ALBUM REVIEW: Ty Segall and White Fence set their ‘Strawberry Alarm Clock’ on ‘Joy’
Musicians in the ‘60s were careful never to give their listeners too much to take in. Pink Floyd were genius arrangers, allowing even the most inebriated listener to enjoy the song and anticipate what would come next. On Joy, Laguna Beach’s “it boy” Ty Segall and Tim Presley of White Fence cut across musical styles and emotional registers at the speed of mass media, all while paying tribute to the psychedelic music of the late 1960s.
Joy
Ty Segall & White Fence
July 20
From the very first washed-out static segueing into a rich vocal harmony, singing “We see oceans baby blue,” Ty Segall and White Fence wear their psychedelia on their sleeves. Acoustic guitars are backed by ruddy and thick bass and retro-futuristic keyboards. When it works, the results are phenomenal. The elaborate orchestration that ends “Beginning” captures the best of the late ’60s garage rock, but with the digital fidelity of 2018.
You can’t help but get the sense these guys enjoyed making this album. Joy is a love letter to the music that inspired both musicians. “Leave This Town” uses a simple melody and a real vibey song arrangement, to dress up a simple message of territoriality. “Hey Joel, Where You Going with That?” starts out with a reference to Jimi Hendrix’s cover of “Hey Joe” and ends with an annoying and squeaky horn part that might have found its way onto an old Frank Zappa record before the band sings “Rock is Dead.”
“A Nod” tells the story of a son trying to please everyone but himself, before meditating on stardom in the 21st century: “Bank says I need money, my friends say I need followers, but I want to believe in me.”
The 10th track, “Other Way,” takes Ty Segall and White Fence to new, noisier territory, sounding at times like a band jamming on Nirvana’s “Territorial Pissings,” followed by “Prettiest Dog,” which explores some lo-fi distorted garage music. The group soon returns to the lava lamps and incense of ’60s psychedelia with “Do Your Hair,” which also happens to have the best lyric of the album: “Put me in your pocket, I want to sleep inside of your leather jacket.”
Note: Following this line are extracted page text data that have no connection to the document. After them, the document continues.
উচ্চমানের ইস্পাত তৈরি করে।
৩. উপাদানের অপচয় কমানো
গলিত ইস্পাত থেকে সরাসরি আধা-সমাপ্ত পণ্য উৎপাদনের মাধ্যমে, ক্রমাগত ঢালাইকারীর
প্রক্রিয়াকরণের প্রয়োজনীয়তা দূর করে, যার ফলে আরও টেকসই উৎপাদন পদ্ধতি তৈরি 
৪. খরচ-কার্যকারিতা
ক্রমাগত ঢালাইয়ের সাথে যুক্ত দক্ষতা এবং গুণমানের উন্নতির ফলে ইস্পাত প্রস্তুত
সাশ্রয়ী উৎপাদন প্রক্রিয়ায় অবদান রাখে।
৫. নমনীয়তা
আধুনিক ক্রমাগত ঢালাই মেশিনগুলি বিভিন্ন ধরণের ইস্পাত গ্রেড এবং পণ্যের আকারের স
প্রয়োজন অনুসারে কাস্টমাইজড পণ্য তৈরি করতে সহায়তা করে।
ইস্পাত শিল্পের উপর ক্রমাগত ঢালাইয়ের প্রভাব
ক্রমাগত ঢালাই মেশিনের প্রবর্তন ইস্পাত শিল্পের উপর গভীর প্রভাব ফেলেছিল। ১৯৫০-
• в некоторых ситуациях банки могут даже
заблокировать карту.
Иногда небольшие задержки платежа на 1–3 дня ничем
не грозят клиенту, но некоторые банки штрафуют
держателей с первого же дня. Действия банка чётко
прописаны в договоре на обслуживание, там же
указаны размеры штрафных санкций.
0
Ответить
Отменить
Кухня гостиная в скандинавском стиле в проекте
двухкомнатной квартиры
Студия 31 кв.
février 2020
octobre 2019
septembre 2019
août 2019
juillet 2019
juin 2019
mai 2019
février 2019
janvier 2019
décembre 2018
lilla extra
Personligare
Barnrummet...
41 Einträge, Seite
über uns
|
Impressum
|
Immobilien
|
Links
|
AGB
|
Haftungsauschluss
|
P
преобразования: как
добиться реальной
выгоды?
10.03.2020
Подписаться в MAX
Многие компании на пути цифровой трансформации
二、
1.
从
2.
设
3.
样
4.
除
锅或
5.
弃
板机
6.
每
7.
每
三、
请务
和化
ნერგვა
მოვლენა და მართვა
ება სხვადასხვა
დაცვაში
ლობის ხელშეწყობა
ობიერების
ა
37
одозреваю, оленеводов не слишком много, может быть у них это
Joy is a strange animal: exploring the late ’60s psychedelia with a loving reverence while also stretching the boundaries of the genre by updating it, adding musical variety and changing up the dynamics of the music in a way that sounds fresh and relevant. The album feels like a sequel to Zagar and Evan’s 1969 one hit wonder “In the Year 2525,” capturing the rose-tinted nostalgia for a simpler period of intense social upheaval while stealing us away from the punishing final months of 2018.